After looking at the chart, I was trying to make sense of it or finding a pattern but it was really hard. I was not getting any day time sleeping as we were out and about. By 7pm, I started the sleep struggle cycle. Tried to push my sleeping time at different time blogs like the second day still I was not able to sleep through the night. My deep sleep average time is about 2-3 hours only and not always in a continuous stretch.
Going to the science, a “typical sleep cycle” includes five stages of sleep with stages 1-2 as light sleep, 3-4 as deep sleep, and the fifth stage as REM (rapid eye movement) sleep according to sleepcycle.com.
Comparing my chart to the typical sleep cycle that I might have had the same deep sleep number of hours but I have not been able to maintain the cyclic approach especially when I get wide awake in between the sleep periods which made it harder for me to get back to sleep and continue the cycle.
Most of my hours are either at light sleeping or not fully awake which is a sign of being in a jet lag and also getting distracted with phone / messages at home country time zones.
Of course, there are many environmental factors affecting sleep like the bed, pillows, noise level and temperature which I have experienced during my hotel stay. Also, if I compare my non jet lag sleeping patterns; I’m usually a light sleeper, waking up at night more frequently and also age affects sleeping patterns especially being a women in 40ies. According to Psychology Today: “about 31 percent of women say they have trouble staying asleep at least four nights a week and wake in the morning feeling tired, rather than rested”.

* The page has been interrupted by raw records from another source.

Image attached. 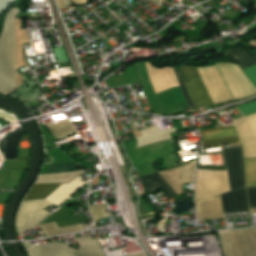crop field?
Masks as SVG:
<instances>
[{
    "mask_svg": "<svg viewBox=\"0 0 256 256\" xmlns=\"http://www.w3.org/2000/svg\"><path fill=\"white\" fill-rule=\"evenodd\" d=\"M254 102H256V100ZM254 102L249 103V104L240 105L237 107L244 114V116L247 117L248 115H250L252 113H256V104Z\"/></svg>",
    "mask_w": 256,
    "mask_h": 256,
    "instance_id": "bc2a9ffb",
    "label": "crop field"
},
{
    "mask_svg": "<svg viewBox=\"0 0 256 256\" xmlns=\"http://www.w3.org/2000/svg\"><path fill=\"white\" fill-rule=\"evenodd\" d=\"M73 3L81 5V4H85L88 2V0H72Z\"/></svg>",
    "mask_w": 256,
    "mask_h": 256,
    "instance_id": "00972430",
    "label": "crop field"
},
{
    "mask_svg": "<svg viewBox=\"0 0 256 256\" xmlns=\"http://www.w3.org/2000/svg\"><path fill=\"white\" fill-rule=\"evenodd\" d=\"M77 166L78 164L76 163L50 165L47 174L56 172H69L70 170L74 169Z\"/></svg>",
    "mask_w": 256,
    "mask_h": 256,
    "instance_id": "4a817a6b",
    "label": "crop field"
},
{
    "mask_svg": "<svg viewBox=\"0 0 256 256\" xmlns=\"http://www.w3.org/2000/svg\"><path fill=\"white\" fill-rule=\"evenodd\" d=\"M76 241L80 250L104 255L96 239L92 240L91 237L87 236L76 238Z\"/></svg>",
    "mask_w": 256,
    "mask_h": 256,
    "instance_id": "5142ce71",
    "label": "crop field"
},
{
    "mask_svg": "<svg viewBox=\"0 0 256 256\" xmlns=\"http://www.w3.org/2000/svg\"><path fill=\"white\" fill-rule=\"evenodd\" d=\"M242 256H256V234L254 230L232 231Z\"/></svg>",
    "mask_w": 256,
    "mask_h": 256,
    "instance_id": "3316defc",
    "label": "crop field"
},
{
    "mask_svg": "<svg viewBox=\"0 0 256 256\" xmlns=\"http://www.w3.org/2000/svg\"><path fill=\"white\" fill-rule=\"evenodd\" d=\"M27 252L30 256H71L68 248L61 244L34 246Z\"/></svg>",
    "mask_w": 256,
    "mask_h": 256,
    "instance_id": "d1516ede",
    "label": "crop field"
},
{
    "mask_svg": "<svg viewBox=\"0 0 256 256\" xmlns=\"http://www.w3.org/2000/svg\"><path fill=\"white\" fill-rule=\"evenodd\" d=\"M87 181H82L80 176L71 181L68 184H63L58 189H56L50 196L45 200L53 203L56 206L62 205L66 200H68L73 194H75L82 186H84Z\"/></svg>",
    "mask_w": 256,
    "mask_h": 256,
    "instance_id": "d8731c3e",
    "label": "crop field"
},
{
    "mask_svg": "<svg viewBox=\"0 0 256 256\" xmlns=\"http://www.w3.org/2000/svg\"><path fill=\"white\" fill-rule=\"evenodd\" d=\"M199 219L224 218L220 196L196 201Z\"/></svg>",
    "mask_w": 256,
    "mask_h": 256,
    "instance_id": "5a996713",
    "label": "crop field"
},
{
    "mask_svg": "<svg viewBox=\"0 0 256 256\" xmlns=\"http://www.w3.org/2000/svg\"><path fill=\"white\" fill-rule=\"evenodd\" d=\"M69 250H70L72 256H99V255H95V254H90V253L78 251V250H75V249H72V248H69ZM131 256H146V254L145 253H140V254H135V255H131Z\"/></svg>",
    "mask_w": 256,
    "mask_h": 256,
    "instance_id": "dafd665d",
    "label": "crop field"
},
{
    "mask_svg": "<svg viewBox=\"0 0 256 256\" xmlns=\"http://www.w3.org/2000/svg\"><path fill=\"white\" fill-rule=\"evenodd\" d=\"M250 208H256V187L247 188Z\"/></svg>",
    "mask_w": 256,
    "mask_h": 256,
    "instance_id": "214f88e0",
    "label": "crop field"
},
{
    "mask_svg": "<svg viewBox=\"0 0 256 256\" xmlns=\"http://www.w3.org/2000/svg\"><path fill=\"white\" fill-rule=\"evenodd\" d=\"M200 132L203 138V147L239 142L234 126L202 130Z\"/></svg>",
    "mask_w": 256,
    "mask_h": 256,
    "instance_id": "dd49c442",
    "label": "crop field"
},
{
    "mask_svg": "<svg viewBox=\"0 0 256 256\" xmlns=\"http://www.w3.org/2000/svg\"><path fill=\"white\" fill-rule=\"evenodd\" d=\"M236 129L243 144L244 157L256 158V114L236 124Z\"/></svg>",
    "mask_w": 256,
    "mask_h": 256,
    "instance_id": "f4fd0767",
    "label": "crop field"
},
{
    "mask_svg": "<svg viewBox=\"0 0 256 256\" xmlns=\"http://www.w3.org/2000/svg\"><path fill=\"white\" fill-rule=\"evenodd\" d=\"M241 69L256 63V57L245 48L237 47L224 53ZM197 68L213 104L256 94V65L240 70L237 65L220 63ZM188 83H184L197 108L211 105L196 67H181Z\"/></svg>",
    "mask_w": 256,
    "mask_h": 256,
    "instance_id": "8a807250",
    "label": "crop field"
},
{
    "mask_svg": "<svg viewBox=\"0 0 256 256\" xmlns=\"http://www.w3.org/2000/svg\"><path fill=\"white\" fill-rule=\"evenodd\" d=\"M61 184L33 185L24 201L45 199Z\"/></svg>",
    "mask_w": 256,
    "mask_h": 256,
    "instance_id": "cbeb9de0",
    "label": "crop field"
},
{
    "mask_svg": "<svg viewBox=\"0 0 256 256\" xmlns=\"http://www.w3.org/2000/svg\"><path fill=\"white\" fill-rule=\"evenodd\" d=\"M83 174L82 171L62 173V174H52V175H40L36 180L35 184L41 183H68L77 176Z\"/></svg>",
    "mask_w": 256,
    "mask_h": 256,
    "instance_id": "22f410ed",
    "label": "crop field"
},
{
    "mask_svg": "<svg viewBox=\"0 0 256 256\" xmlns=\"http://www.w3.org/2000/svg\"><path fill=\"white\" fill-rule=\"evenodd\" d=\"M89 207H90V211L94 217V220L110 217L107 212L105 204L92 205Z\"/></svg>",
    "mask_w": 256,
    "mask_h": 256,
    "instance_id": "733c2abd",
    "label": "crop field"
},
{
    "mask_svg": "<svg viewBox=\"0 0 256 256\" xmlns=\"http://www.w3.org/2000/svg\"><path fill=\"white\" fill-rule=\"evenodd\" d=\"M246 172L256 171V159H245ZM246 184L247 186L256 185V172L246 173Z\"/></svg>",
    "mask_w": 256,
    "mask_h": 256,
    "instance_id": "d9b57169",
    "label": "crop field"
},
{
    "mask_svg": "<svg viewBox=\"0 0 256 256\" xmlns=\"http://www.w3.org/2000/svg\"><path fill=\"white\" fill-rule=\"evenodd\" d=\"M19 10L8 13L4 32L0 37V94L15 89V17Z\"/></svg>",
    "mask_w": 256,
    "mask_h": 256,
    "instance_id": "34b2d1b8",
    "label": "crop field"
},
{
    "mask_svg": "<svg viewBox=\"0 0 256 256\" xmlns=\"http://www.w3.org/2000/svg\"><path fill=\"white\" fill-rule=\"evenodd\" d=\"M50 205L52 204L45 200L22 202L17 217L18 231L22 234L49 215L42 209Z\"/></svg>",
    "mask_w": 256,
    "mask_h": 256,
    "instance_id": "412701ff",
    "label": "crop field"
},
{
    "mask_svg": "<svg viewBox=\"0 0 256 256\" xmlns=\"http://www.w3.org/2000/svg\"><path fill=\"white\" fill-rule=\"evenodd\" d=\"M173 69H174V71H175V73H176V76H177L179 82H180L181 89H182V91H183V94H184V96H185V98H186L188 104H189L190 106H193V103H192V101H191V99H190V97H189V95H188V93H187V91H186V88H185V86H184V84H183V81H182V79H181V77H180V74H179L177 68L174 67Z\"/></svg>",
    "mask_w": 256,
    "mask_h": 256,
    "instance_id": "92a150f3",
    "label": "crop field"
},
{
    "mask_svg": "<svg viewBox=\"0 0 256 256\" xmlns=\"http://www.w3.org/2000/svg\"><path fill=\"white\" fill-rule=\"evenodd\" d=\"M230 187H245L242 148L223 149ZM227 172L198 170L196 200L217 196L230 190Z\"/></svg>",
    "mask_w": 256,
    "mask_h": 256,
    "instance_id": "ac0d7876",
    "label": "crop field"
},
{
    "mask_svg": "<svg viewBox=\"0 0 256 256\" xmlns=\"http://www.w3.org/2000/svg\"><path fill=\"white\" fill-rule=\"evenodd\" d=\"M57 2L61 10L66 8L63 0H57Z\"/></svg>",
    "mask_w": 256,
    "mask_h": 256,
    "instance_id": "a9b5d70f",
    "label": "crop field"
},
{
    "mask_svg": "<svg viewBox=\"0 0 256 256\" xmlns=\"http://www.w3.org/2000/svg\"><path fill=\"white\" fill-rule=\"evenodd\" d=\"M224 214L249 212L245 188L221 195Z\"/></svg>",
    "mask_w": 256,
    "mask_h": 256,
    "instance_id": "e52e79f7",
    "label": "crop field"
},
{
    "mask_svg": "<svg viewBox=\"0 0 256 256\" xmlns=\"http://www.w3.org/2000/svg\"><path fill=\"white\" fill-rule=\"evenodd\" d=\"M141 179L144 183L147 194H153L161 189L166 198L175 195L173 189L158 172L142 177Z\"/></svg>",
    "mask_w": 256,
    "mask_h": 256,
    "instance_id": "28ad6ade",
    "label": "crop field"
}]
</instances>
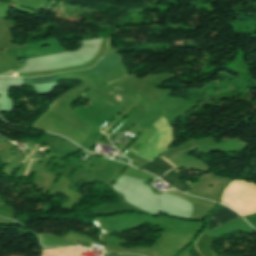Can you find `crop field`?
Here are the masks:
<instances>
[{"mask_svg": "<svg viewBox=\"0 0 256 256\" xmlns=\"http://www.w3.org/2000/svg\"><path fill=\"white\" fill-rule=\"evenodd\" d=\"M3 141V139L0 137V142Z\"/></svg>", "mask_w": 256, "mask_h": 256, "instance_id": "obj_7", "label": "crop field"}, {"mask_svg": "<svg viewBox=\"0 0 256 256\" xmlns=\"http://www.w3.org/2000/svg\"><path fill=\"white\" fill-rule=\"evenodd\" d=\"M239 217L237 214L229 210L228 208L222 206L219 211L212 217L208 222V230L212 228L219 227L224 223Z\"/></svg>", "mask_w": 256, "mask_h": 256, "instance_id": "obj_1", "label": "crop field"}, {"mask_svg": "<svg viewBox=\"0 0 256 256\" xmlns=\"http://www.w3.org/2000/svg\"><path fill=\"white\" fill-rule=\"evenodd\" d=\"M172 174H174L177 178L180 176L174 171H170ZM170 172L166 173L164 177L165 180L170 182L173 186H175L177 189L180 191H185V190H192L186 183H182L180 180H178L175 176H173Z\"/></svg>", "mask_w": 256, "mask_h": 256, "instance_id": "obj_4", "label": "crop field"}, {"mask_svg": "<svg viewBox=\"0 0 256 256\" xmlns=\"http://www.w3.org/2000/svg\"><path fill=\"white\" fill-rule=\"evenodd\" d=\"M57 80H58L57 74L52 76L37 77V78H23L24 84L42 83V82H50V81H57Z\"/></svg>", "mask_w": 256, "mask_h": 256, "instance_id": "obj_5", "label": "crop field"}, {"mask_svg": "<svg viewBox=\"0 0 256 256\" xmlns=\"http://www.w3.org/2000/svg\"><path fill=\"white\" fill-rule=\"evenodd\" d=\"M30 160H31V159H28L27 166H26V168L24 169V171H23V173H22L23 175L25 174V172H26V170H27V168H28V166H29Z\"/></svg>", "mask_w": 256, "mask_h": 256, "instance_id": "obj_6", "label": "crop field"}, {"mask_svg": "<svg viewBox=\"0 0 256 256\" xmlns=\"http://www.w3.org/2000/svg\"><path fill=\"white\" fill-rule=\"evenodd\" d=\"M118 60H119V57L116 54L102 57L97 62V64L94 67H92L91 69L80 70V71H87L92 74L98 75L104 71H107V70L117 66Z\"/></svg>", "mask_w": 256, "mask_h": 256, "instance_id": "obj_2", "label": "crop field"}, {"mask_svg": "<svg viewBox=\"0 0 256 256\" xmlns=\"http://www.w3.org/2000/svg\"><path fill=\"white\" fill-rule=\"evenodd\" d=\"M161 157L158 158L156 161L149 162L148 164L143 166L142 169L161 177L165 172L174 168L172 164L171 165L173 166V168L171 167V165H169L170 163L166 159L162 157L169 164L166 163Z\"/></svg>", "mask_w": 256, "mask_h": 256, "instance_id": "obj_3", "label": "crop field"}, {"mask_svg": "<svg viewBox=\"0 0 256 256\" xmlns=\"http://www.w3.org/2000/svg\"><path fill=\"white\" fill-rule=\"evenodd\" d=\"M130 152H132V151H130ZM132 153H134V154H135V152H132Z\"/></svg>", "mask_w": 256, "mask_h": 256, "instance_id": "obj_8", "label": "crop field"}]
</instances>
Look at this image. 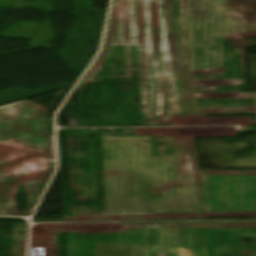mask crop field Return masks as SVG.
I'll return each mask as SVG.
<instances>
[{
	"label": "crop field",
	"instance_id": "obj_1",
	"mask_svg": "<svg viewBox=\"0 0 256 256\" xmlns=\"http://www.w3.org/2000/svg\"><path fill=\"white\" fill-rule=\"evenodd\" d=\"M106 215L201 218L185 135L101 136Z\"/></svg>",
	"mask_w": 256,
	"mask_h": 256
},
{
	"label": "crop field",
	"instance_id": "obj_2",
	"mask_svg": "<svg viewBox=\"0 0 256 256\" xmlns=\"http://www.w3.org/2000/svg\"><path fill=\"white\" fill-rule=\"evenodd\" d=\"M112 45H138L143 125L183 126L159 0H115L104 52L80 88L94 80Z\"/></svg>",
	"mask_w": 256,
	"mask_h": 256
},
{
	"label": "crop field",
	"instance_id": "obj_3",
	"mask_svg": "<svg viewBox=\"0 0 256 256\" xmlns=\"http://www.w3.org/2000/svg\"><path fill=\"white\" fill-rule=\"evenodd\" d=\"M50 172L44 109L0 107V214H13L10 184L46 182Z\"/></svg>",
	"mask_w": 256,
	"mask_h": 256
},
{
	"label": "crop field",
	"instance_id": "obj_4",
	"mask_svg": "<svg viewBox=\"0 0 256 256\" xmlns=\"http://www.w3.org/2000/svg\"><path fill=\"white\" fill-rule=\"evenodd\" d=\"M137 245L97 243V256H136Z\"/></svg>",
	"mask_w": 256,
	"mask_h": 256
},
{
	"label": "crop field",
	"instance_id": "obj_5",
	"mask_svg": "<svg viewBox=\"0 0 256 256\" xmlns=\"http://www.w3.org/2000/svg\"><path fill=\"white\" fill-rule=\"evenodd\" d=\"M201 212H212L210 177H194Z\"/></svg>",
	"mask_w": 256,
	"mask_h": 256
},
{
	"label": "crop field",
	"instance_id": "obj_6",
	"mask_svg": "<svg viewBox=\"0 0 256 256\" xmlns=\"http://www.w3.org/2000/svg\"><path fill=\"white\" fill-rule=\"evenodd\" d=\"M180 248L138 246L137 256H179Z\"/></svg>",
	"mask_w": 256,
	"mask_h": 256
},
{
	"label": "crop field",
	"instance_id": "obj_7",
	"mask_svg": "<svg viewBox=\"0 0 256 256\" xmlns=\"http://www.w3.org/2000/svg\"><path fill=\"white\" fill-rule=\"evenodd\" d=\"M202 217H226V216H254L256 213H229V214H212L201 213Z\"/></svg>",
	"mask_w": 256,
	"mask_h": 256
},
{
	"label": "crop field",
	"instance_id": "obj_8",
	"mask_svg": "<svg viewBox=\"0 0 256 256\" xmlns=\"http://www.w3.org/2000/svg\"><path fill=\"white\" fill-rule=\"evenodd\" d=\"M180 256H192V249L181 248Z\"/></svg>",
	"mask_w": 256,
	"mask_h": 256
},
{
	"label": "crop field",
	"instance_id": "obj_9",
	"mask_svg": "<svg viewBox=\"0 0 256 256\" xmlns=\"http://www.w3.org/2000/svg\"><path fill=\"white\" fill-rule=\"evenodd\" d=\"M250 255H251V252L245 250V256H250Z\"/></svg>",
	"mask_w": 256,
	"mask_h": 256
}]
</instances>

How can I take this to a governing with data angle? I just finished reading Anagnostopoulos & Jacobsen 2013 reading and I would like to reflect the sentence: “Rather than empowering the people, the data may constrain what people know and how they think about their schools” in reference to how information that test-based infrastructures make available can only provide partial views of schools, teachers, and students. The challenge is that by setting an ideal performance / testing standards that could be used for building educational policies / regulations, we are looking at numerical ratings that are only saying: “little about the causes or failures” and how can measure qualitative teaching and learning data like: “creativity, and commitment, social capabilities” and etc. We keep going back to “one size fits all” – one standard sleeping cycle – governing by data approach. The question how can we design and construct information infrastructures that measures contextual learning and teaching data to provide true value and influence inclusive policy development.
References
- Anagnostopoulos, D., Rutledge, S.A. & Jacobsen, R. 2013. Introduction: Mapping the Information Infrastructure of Accountability. In, Anagnostopoulos, D., Rutledge, S.A. & Jacobsen, R. (Eds.) The Infrastructure of Accountability: Data use and the transformation of American education.
- The sleeping cycle website and app – https://www.sleepcycle.com/how-sleep-cycle-works/
- Psychology Today website – https://www.psychologytoday.com/us/blog/sleep-newzzz/201910/what-your-sleep-is-in-your-40s-and-50s
I wonder if there is anything to say about ‘sleepy data’, that is, data that aren’t collected, or are only partially collected, because either the data collection system is ‘asleep’ or only partially ‘awake’? We are often led to believe that data are collected continuously, but the Anagnostopoulos et al reading is primarily about test data that are collected at temporal intervals. In that sense, the data collection process is asleep most of the time, only woken for critical moments of activity. Maybe there is also something a bit ‘dreamy’ about data? It’s a lot of material in disorganized form that has to be (psycho-)analysed for patterns, sense-making and meaning.
Interesting perspective about sleepy and what are the impact of the times of no data collection on the data to be collected after that dormant period.